_Instruction_
Leave out the pictures, then output the lines of the records below from the first through the one containing "Hodgdon Pyrodex".

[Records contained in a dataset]
· · · · · · ·

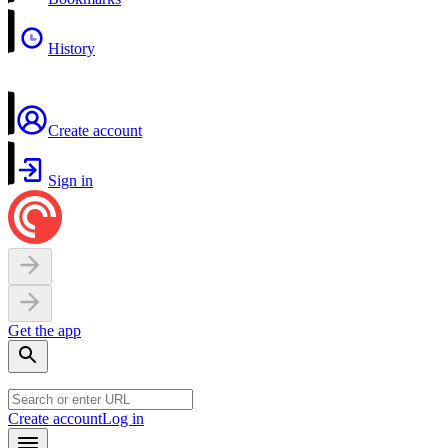
History
Create account
Sign in
Get the app
Create account
Log in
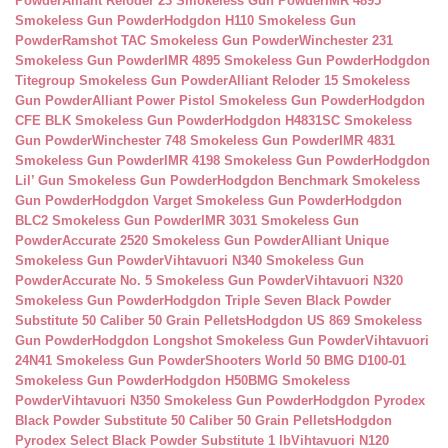
Powder
Alliant Reloder 23 Smokeless Gun Powder
IMR 4895
Smokeless Gun Powder
Hodgdon H110 Smokeless Gun
Powder
Ramshot TAC Smokeless Gun Powder
Winchester 231
Smokeless Gun Powder
IMR 4895 Smokeless Gun Powder
Hodgdon
Titegroup Smokeless Gun Powder
Alliant Reloder 15 Smokeless
Gun Powder
Alliant Power Pistol Smokeless Gun Powder
Hodgdon
CFE BLK Smokeless Gun Powder
Hodgdon H4831SC Smokeless
Gun Powder
Winchester 748 Smokeless Gun Powder
IMR 4831
Smokeless Gun Powder
IMR 4198 Smokeless Gun Powder
Hodgdon
Lil’ Gun Smokeless Gun Powder
Hodgdon Benchmark Smokeless
Gun Powder
Hodgdon Varget Smokeless Gun Powder
Hodgdon
BLC2 Smokeless Gun Powder
IMR 3031 Smokeless Gun
Powder
Accurate 2520 Smokeless Gun Powder
Alliant Unique
Smokeless Gun Powder
Vihtavuori N340 Smokeless Gun
Powder
Accurate No. 5 Smokeless Gun Powder
Vihtavuori N320
Smokeless Gun Powder
Hodgdon Triple Seven Black Powder
Substitute 50 Caliber 50 Grain Pellets
Hodgdon US 869 Smokeless
Gun Powder
Hodgdon Longshot Smokeless Gun Powder
Vihtavuori
24N41 Smokeless Gun Powder
Shooters World 50 BMG D100-01
Smokeless Gun Powder
Hodgdon H50BMG Smokeless
Powder
Vihtavuori N350 Smokeless Gun Powder
Hodgdon Pyrodex
Black Powder Substitute 50 Caliber 50 Grain Pellets
Hodgdon
Pyrodex Select Black Powder Substitute 1 lb
Vihtavuori N120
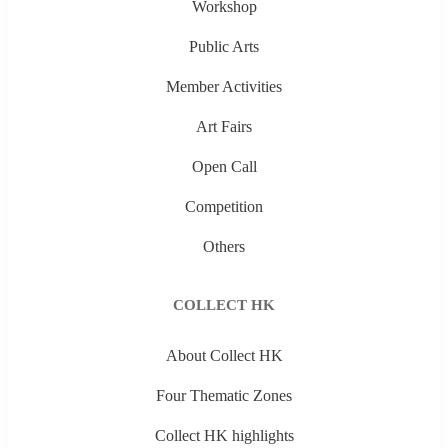
Workshop
Public Arts
Member Activities
Art Fairs
Open Call
Competition
Others
COLLECT HK
About Collect HK
Four Thematic Zones
Collect HK highlights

· · · · · · ·

_Answer to the exercise_
History
Create account
Sign in
Get the app
Create account
Log in
Powder
Alliant Reloder 23 Smokeless Gun Powder
IMR 4895
Smokeless Gun Powder
Hodgdon H110 Smokeless Gun
Powder
Ramshot TAC Smokeless Gun Powder
Winchester 231
Smokeless Gun Powder
IMR 4895 Smokeless Gun Powder
Hodgdon
Titegroup Smokeless Gun Powder
Alliant Reloder 15 Smokeless
Gun Powder
Alliant Power Pistol Smokeless Gun Powder
Hodgdon
CFE BLK Smokeless Gun Powder
Hodgdon H4831SC Smokeless
Gun Powder
Winchester 748 Smokeless Gun Powder
IMR 4831
Smokeless Gun Powder
IMR 4198 Smokeless Gun Powder
Hodgdon
Lil’ Gun Smokeless Gun Powder
Hodgdon Benchmark Smokeless
Gun Powder
Hodgdon Varget Smokeless Gun Powder
Hodgdon
BLC2 Smokeless Gun Powder
IMR 3031 Smokeless Gun
Powder
Accurate 2520 Smokeless Gun Powder
Alliant Unique
Smokeless Gun Powder
Vihtavuori N340 Smokeless Gun
Powder
Accurate No. 5 Smokeless Gun Powder
Vihtavuori N320
Smokeless Gun Powder
Hodgdon Triple Seven Black Powder
Substitute 50 Caliber 50 Grain Pellets
Hodgdon US 869 Smokeless
Gun Powder
Hodgdon Longshot Smokeless Gun Powder
Vihtavuori
24N41 Smokeless Gun Powder
Shooters World 50 BMG D100-01
Smokeless Gun Powder
Hodgdon H50BMG Smokeless
Powder
Vihtavuori N350 Smokeless Gun Powder
Hodgdon Pyrodex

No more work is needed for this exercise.